I helped Kel out the window. And because I needed him to save my ass, I helped Lieutenant down as well. The drop was an unexpected surprise. Climbing out of any window and leaping to the ground was never worth a second thought when I was Kel’s age. Now, despite it being only a single story drop, all I could think was that this was going to hurt if I screwed the landing. And if I did, I’d be limping back to the compound instead of walking it off like Kel was capable of.
Thankfully it hadn’t rained during the night. The roads in Red Hill were pebbled, slick after every storm, and were responsible for more broken bones than a barroom brawl. We landed, pressed ourselves against the wall, and allowed Lieutenant to peer around the corner towards the doorway. Then, he quickly searched every other direction he could see.

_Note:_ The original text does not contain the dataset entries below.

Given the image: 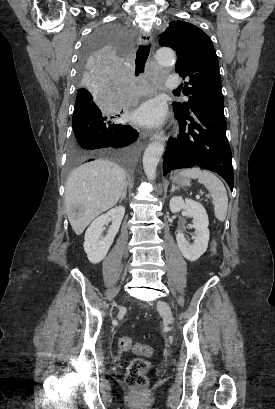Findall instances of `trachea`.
I'll use <instances>...</instances> for the list:
<instances>
[{
  "label": "trachea",
  "instance_id": "1",
  "mask_svg": "<svg viewBox=\"0 0 275 409\" xmlns=\"http://www.w3.org/2000/svg\"><path fill=\"white\" fill-rule=\"evenodd\" d=\"M149 51H150L149 44L147 46H143L141 44L140 47L138 48L136 53V72H135L136 76L144 72V67L149 56Z\"/></svg>",
  "mask_w": 275,
  "mask_h": 409
}]
</instances>
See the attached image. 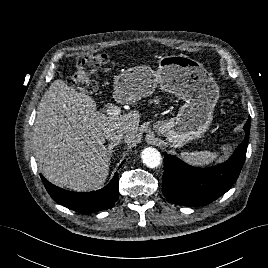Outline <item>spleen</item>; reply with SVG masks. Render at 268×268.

“She’s an orphan,” I said. “No one else is coming.”
“They’re not the ones I’m worried about.”
Maybe it was as a result of being up all night, but I’m pretty sure Lieutenant should’ve known that if our company isn’t stationed right next to a grubby orphanage then no one else’s would be either.
The two watchmen who came to the orphanage were indeed kids themselves, certainly too young to have served their fourteen years in the army. That proved the abduction meant little to the city watch. I’m guessing they only came because one of the sestas berated a sergeant for not coming last night. The two kids were still getting used to the weight of their spears. The leather padding around their chests and shoulders fitted well. Definitely not new, though. Hand-me-downs. Their brown tunics were equally worn and distressed, frayed around the hems. Their early morning drawl sounded through the street as they spoke to Sesta Silvia. She mentioned the note. I still had it with me. The watchmen didn’t ask to see it, probably because they could read about as well as I could.